Researchers have developed a safer and cheaper material that could be used for waterproofing and antifouling.
A team led by Swansea University scientists developed the non-toxic, economical material that could replace the more expensive and hazardous fluorocarbons commonly used for superhydrophobic applications.
“They also are able to reduce the interfacial tension of various oils-water emulsions by behaving as surface active agents (surfactants),” Shirin Alexander, Ph.D., said in a statement.
The nanomaterials with tunable wettability can be applied to a variety of surfaces through spray or spin-coating that provide both a texture to the surfaces—regardless of the substrate—and the chemical functionality that can alter the surface from superhydrophilic to superhydrophobic based on the choice of tailored functionality.
The researchers at the Energy Safety Research Institute at the Swansea University Bay Campus tested and fabricated low surface energy to high surface energy materials.
Wafaa Al-Shatty, a master’s student at Swansea, synthesized aluminum oxide nanoparticles using hydrocarbon linear and branched carboxylic acids to show that hydrophobicity can be readily tuned based on the nature of the chemical functionality.

Problem statement. Continue the article about the non-toxic waterproofing nanomaterial from Swansea University, starting after its last sentence.

Extracted data entries:
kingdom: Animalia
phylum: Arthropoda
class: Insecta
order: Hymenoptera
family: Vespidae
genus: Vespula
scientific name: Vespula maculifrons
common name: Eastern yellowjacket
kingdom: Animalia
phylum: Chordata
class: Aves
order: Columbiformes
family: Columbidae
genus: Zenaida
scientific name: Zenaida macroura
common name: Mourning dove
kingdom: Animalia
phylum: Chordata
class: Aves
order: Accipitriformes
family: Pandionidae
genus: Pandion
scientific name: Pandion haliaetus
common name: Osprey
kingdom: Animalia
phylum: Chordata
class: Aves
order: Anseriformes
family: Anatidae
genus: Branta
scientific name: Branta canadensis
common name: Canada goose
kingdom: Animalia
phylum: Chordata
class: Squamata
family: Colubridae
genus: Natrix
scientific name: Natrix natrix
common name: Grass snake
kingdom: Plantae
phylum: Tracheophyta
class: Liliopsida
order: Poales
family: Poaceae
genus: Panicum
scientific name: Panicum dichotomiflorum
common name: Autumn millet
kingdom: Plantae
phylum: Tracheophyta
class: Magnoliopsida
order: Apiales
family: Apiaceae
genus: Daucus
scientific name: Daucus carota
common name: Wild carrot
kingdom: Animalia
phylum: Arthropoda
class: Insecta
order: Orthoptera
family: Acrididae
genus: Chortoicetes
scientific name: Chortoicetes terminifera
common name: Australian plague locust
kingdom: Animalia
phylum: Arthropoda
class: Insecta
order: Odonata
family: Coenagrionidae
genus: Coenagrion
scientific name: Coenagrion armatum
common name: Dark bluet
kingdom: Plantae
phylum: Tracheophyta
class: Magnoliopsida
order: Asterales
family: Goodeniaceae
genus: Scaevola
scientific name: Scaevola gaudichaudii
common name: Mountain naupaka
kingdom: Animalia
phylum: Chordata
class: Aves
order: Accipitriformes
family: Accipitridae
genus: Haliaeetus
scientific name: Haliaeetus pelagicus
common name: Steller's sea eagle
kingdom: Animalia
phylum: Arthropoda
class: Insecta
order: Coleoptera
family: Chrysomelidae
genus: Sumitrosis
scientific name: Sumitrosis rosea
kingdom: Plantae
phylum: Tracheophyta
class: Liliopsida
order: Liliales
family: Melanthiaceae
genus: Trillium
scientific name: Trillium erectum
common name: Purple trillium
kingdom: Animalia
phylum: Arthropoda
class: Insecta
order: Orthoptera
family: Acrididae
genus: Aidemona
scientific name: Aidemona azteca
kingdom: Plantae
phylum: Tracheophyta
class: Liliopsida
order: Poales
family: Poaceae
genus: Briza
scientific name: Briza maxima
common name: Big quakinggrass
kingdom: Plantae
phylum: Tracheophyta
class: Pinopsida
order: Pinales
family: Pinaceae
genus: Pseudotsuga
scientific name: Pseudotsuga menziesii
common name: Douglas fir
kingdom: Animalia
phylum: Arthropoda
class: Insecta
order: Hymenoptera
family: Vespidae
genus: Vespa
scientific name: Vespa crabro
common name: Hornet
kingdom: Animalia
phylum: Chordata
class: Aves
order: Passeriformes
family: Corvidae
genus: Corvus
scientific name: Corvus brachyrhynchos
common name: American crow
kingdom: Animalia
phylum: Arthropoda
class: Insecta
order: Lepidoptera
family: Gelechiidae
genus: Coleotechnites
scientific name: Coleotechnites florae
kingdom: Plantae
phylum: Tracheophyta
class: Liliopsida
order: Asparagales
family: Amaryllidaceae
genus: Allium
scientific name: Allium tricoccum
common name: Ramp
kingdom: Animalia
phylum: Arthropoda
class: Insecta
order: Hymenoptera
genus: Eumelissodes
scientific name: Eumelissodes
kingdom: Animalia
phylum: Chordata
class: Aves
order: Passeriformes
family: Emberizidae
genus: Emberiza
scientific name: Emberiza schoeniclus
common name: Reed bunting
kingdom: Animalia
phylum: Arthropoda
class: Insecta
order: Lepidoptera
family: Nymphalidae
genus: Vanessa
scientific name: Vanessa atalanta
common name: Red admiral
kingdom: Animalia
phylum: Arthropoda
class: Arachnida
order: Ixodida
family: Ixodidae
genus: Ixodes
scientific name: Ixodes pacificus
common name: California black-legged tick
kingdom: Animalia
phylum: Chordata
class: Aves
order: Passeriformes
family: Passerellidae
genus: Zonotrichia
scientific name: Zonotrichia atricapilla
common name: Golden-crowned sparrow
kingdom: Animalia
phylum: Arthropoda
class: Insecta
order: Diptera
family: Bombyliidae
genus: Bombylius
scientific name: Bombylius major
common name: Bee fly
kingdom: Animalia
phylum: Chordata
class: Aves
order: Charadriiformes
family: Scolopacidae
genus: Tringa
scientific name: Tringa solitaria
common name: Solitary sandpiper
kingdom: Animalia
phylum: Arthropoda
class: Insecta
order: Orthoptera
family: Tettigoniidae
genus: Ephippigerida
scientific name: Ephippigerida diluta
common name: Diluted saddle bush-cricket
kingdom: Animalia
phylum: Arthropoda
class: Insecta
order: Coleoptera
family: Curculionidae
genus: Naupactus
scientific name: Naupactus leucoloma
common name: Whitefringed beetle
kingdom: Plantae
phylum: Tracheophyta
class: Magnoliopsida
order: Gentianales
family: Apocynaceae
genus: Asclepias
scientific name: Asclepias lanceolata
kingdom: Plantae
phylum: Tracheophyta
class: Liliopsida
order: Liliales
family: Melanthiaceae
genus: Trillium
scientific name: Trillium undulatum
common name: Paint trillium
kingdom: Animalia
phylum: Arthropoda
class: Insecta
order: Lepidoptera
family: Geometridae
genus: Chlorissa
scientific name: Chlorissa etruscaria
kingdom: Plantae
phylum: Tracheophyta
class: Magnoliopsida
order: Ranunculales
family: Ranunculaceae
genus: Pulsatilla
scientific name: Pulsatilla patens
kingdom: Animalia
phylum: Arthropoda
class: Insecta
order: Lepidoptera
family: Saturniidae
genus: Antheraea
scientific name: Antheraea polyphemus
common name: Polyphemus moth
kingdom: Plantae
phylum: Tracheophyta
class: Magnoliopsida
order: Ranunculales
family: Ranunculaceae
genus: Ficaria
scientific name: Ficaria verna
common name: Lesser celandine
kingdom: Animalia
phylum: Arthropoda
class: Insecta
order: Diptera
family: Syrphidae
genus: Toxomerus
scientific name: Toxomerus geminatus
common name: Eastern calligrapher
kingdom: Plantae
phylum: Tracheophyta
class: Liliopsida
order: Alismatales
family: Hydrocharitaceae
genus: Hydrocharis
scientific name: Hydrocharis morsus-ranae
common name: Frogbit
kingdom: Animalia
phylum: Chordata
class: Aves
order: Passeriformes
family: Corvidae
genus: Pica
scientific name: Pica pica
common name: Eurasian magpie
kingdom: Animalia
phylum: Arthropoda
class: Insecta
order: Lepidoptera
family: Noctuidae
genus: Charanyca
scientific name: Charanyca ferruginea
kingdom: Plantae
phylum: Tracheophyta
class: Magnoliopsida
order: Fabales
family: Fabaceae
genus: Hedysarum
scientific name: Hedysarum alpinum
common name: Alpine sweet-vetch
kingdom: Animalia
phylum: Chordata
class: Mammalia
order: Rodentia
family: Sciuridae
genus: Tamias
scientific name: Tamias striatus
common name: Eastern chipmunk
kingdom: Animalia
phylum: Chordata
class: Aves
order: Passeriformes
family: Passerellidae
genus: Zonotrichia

Result.
This revealed that subtle changes in the organic chain can enable the control of surface wettability, roughness, surface energy and the nanoparticles ability to behave as surface active agents. The roughness reinforced both hydrophobicity and hydrophilicity, while the nanoparticles with the methoxy functionality exhibited high surface energy and ultimately superhydrophilicity properties.
However, branched hydrocarbons—the first line of defense against water alongside surface roughness—reduce the surface energy, which minimizes contact between the surface and water droplets, allowing them to slide off.
A material must have a water contact angle—the angle at which the surface of the water meets the surface of the material—larger than 150 degrees to be superhydrophobic, while superhydrophilic surfaces are material whose surfaces exhibits water contact angles lower than 10 degrees.